Exercise description:
Transcribe exactly, and only, the lines running from the one that contains "Tân Thọ: 65 -> 84" through the last line of the material. No pictures.

Material shown:
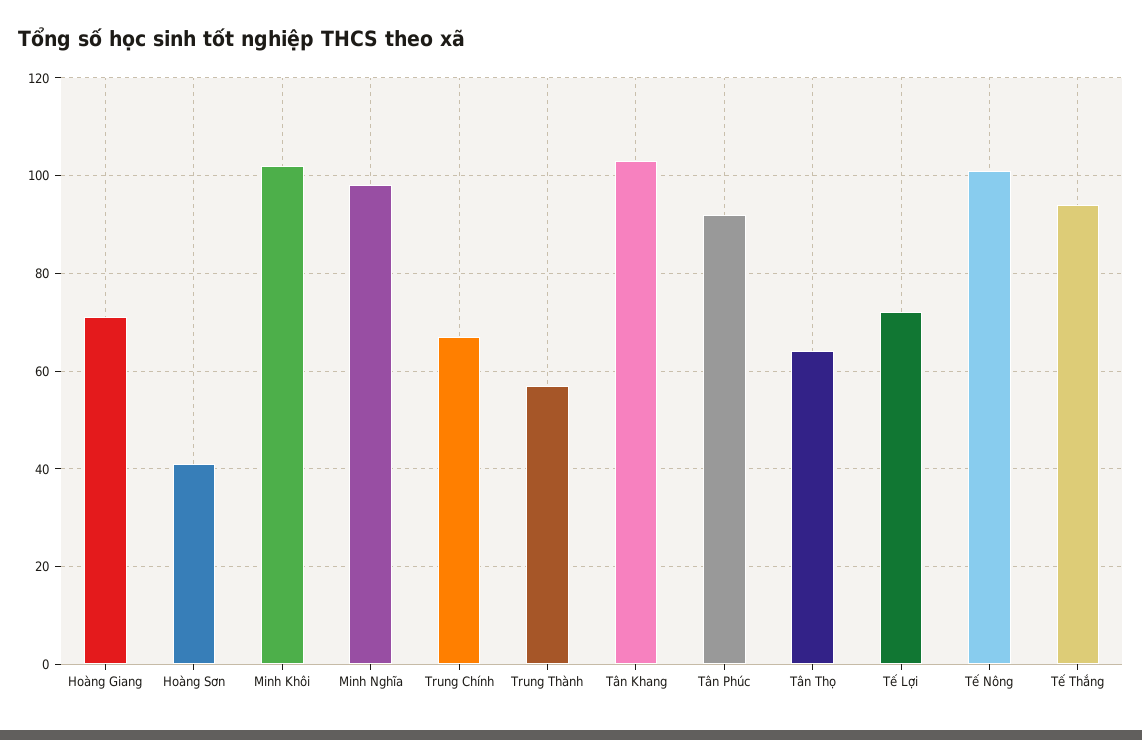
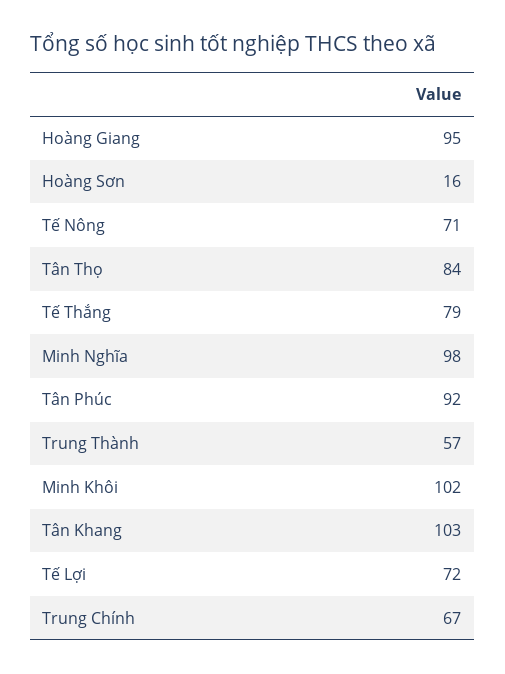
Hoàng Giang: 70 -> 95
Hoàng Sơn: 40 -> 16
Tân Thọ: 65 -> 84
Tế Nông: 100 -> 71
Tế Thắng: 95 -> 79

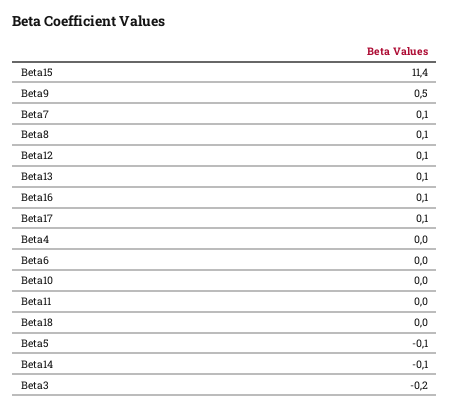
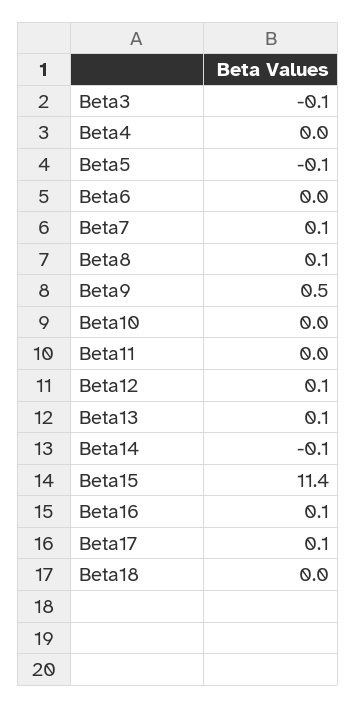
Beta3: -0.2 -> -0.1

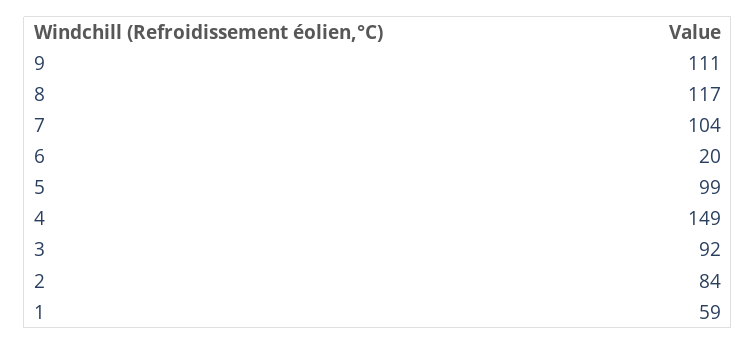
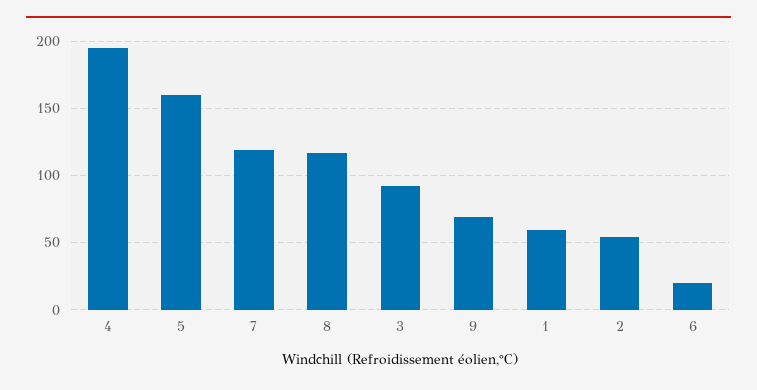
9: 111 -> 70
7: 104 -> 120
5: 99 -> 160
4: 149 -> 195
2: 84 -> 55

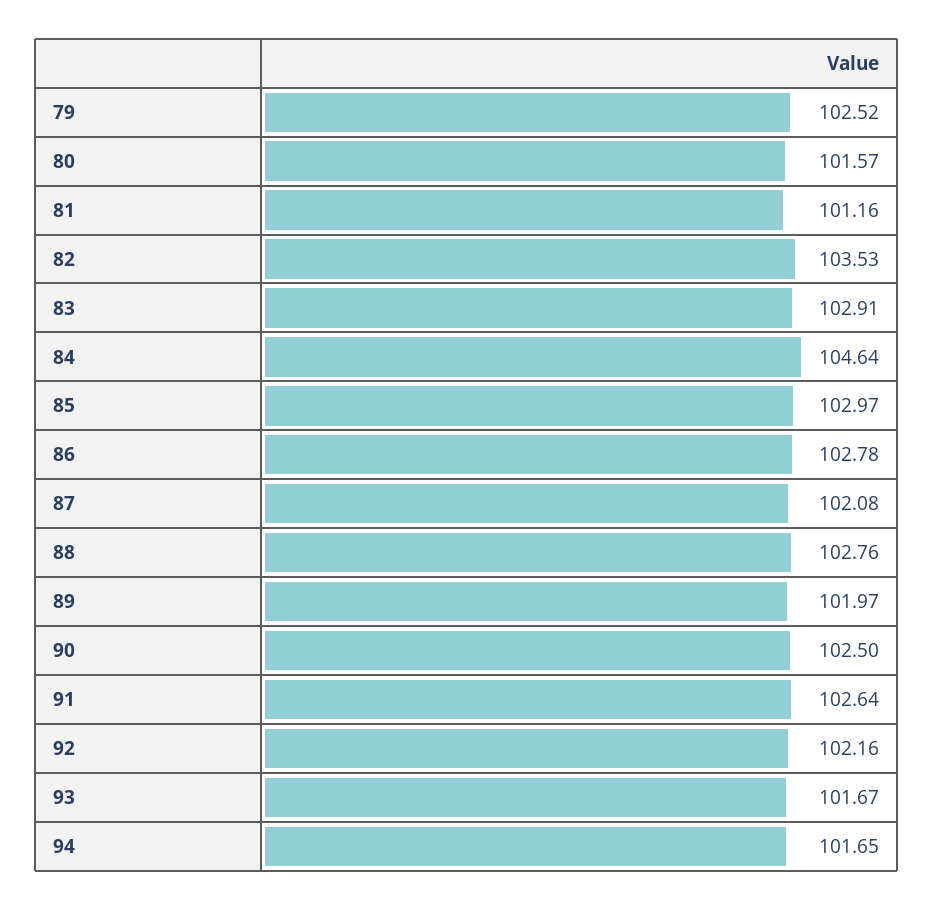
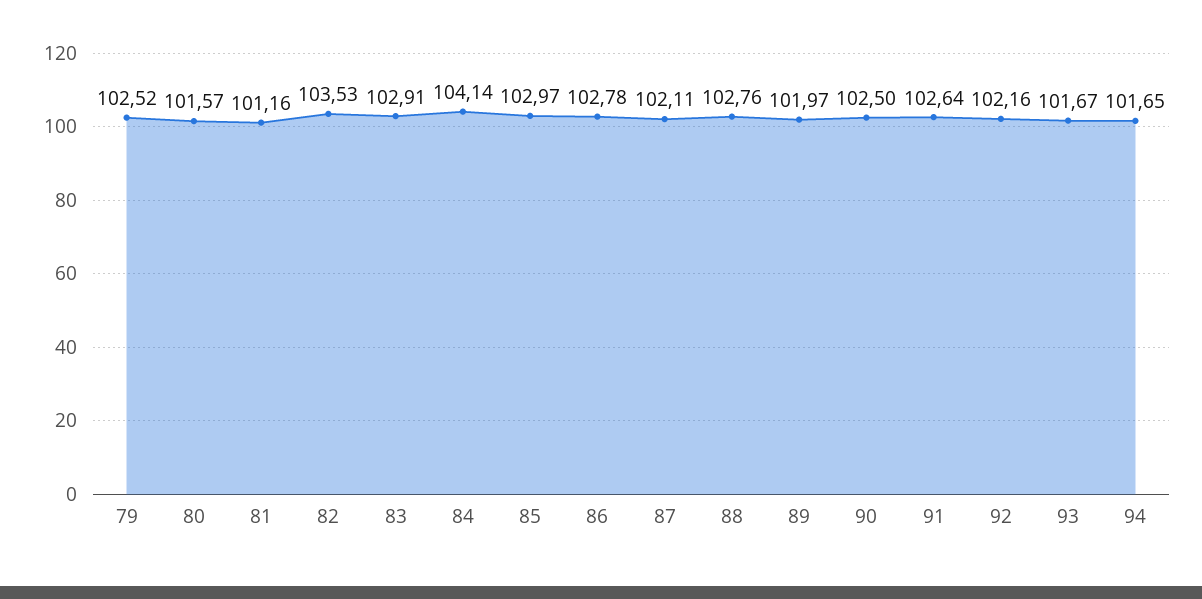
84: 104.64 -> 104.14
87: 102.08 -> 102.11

Reply to the task:
Tân Thọ: 65 -> 84
Tế Nông: 100 -> 71
Tế Thắng: 95 -> 79

Beta3: -0.2 -> -0.1

9: 111 -> 70
7: 104 -> 120
5: 99 -> 160
4: 149 -> 195
2: 84 -> 55

84: 104.64 -> 104.14
87: 102.08 -> 102.11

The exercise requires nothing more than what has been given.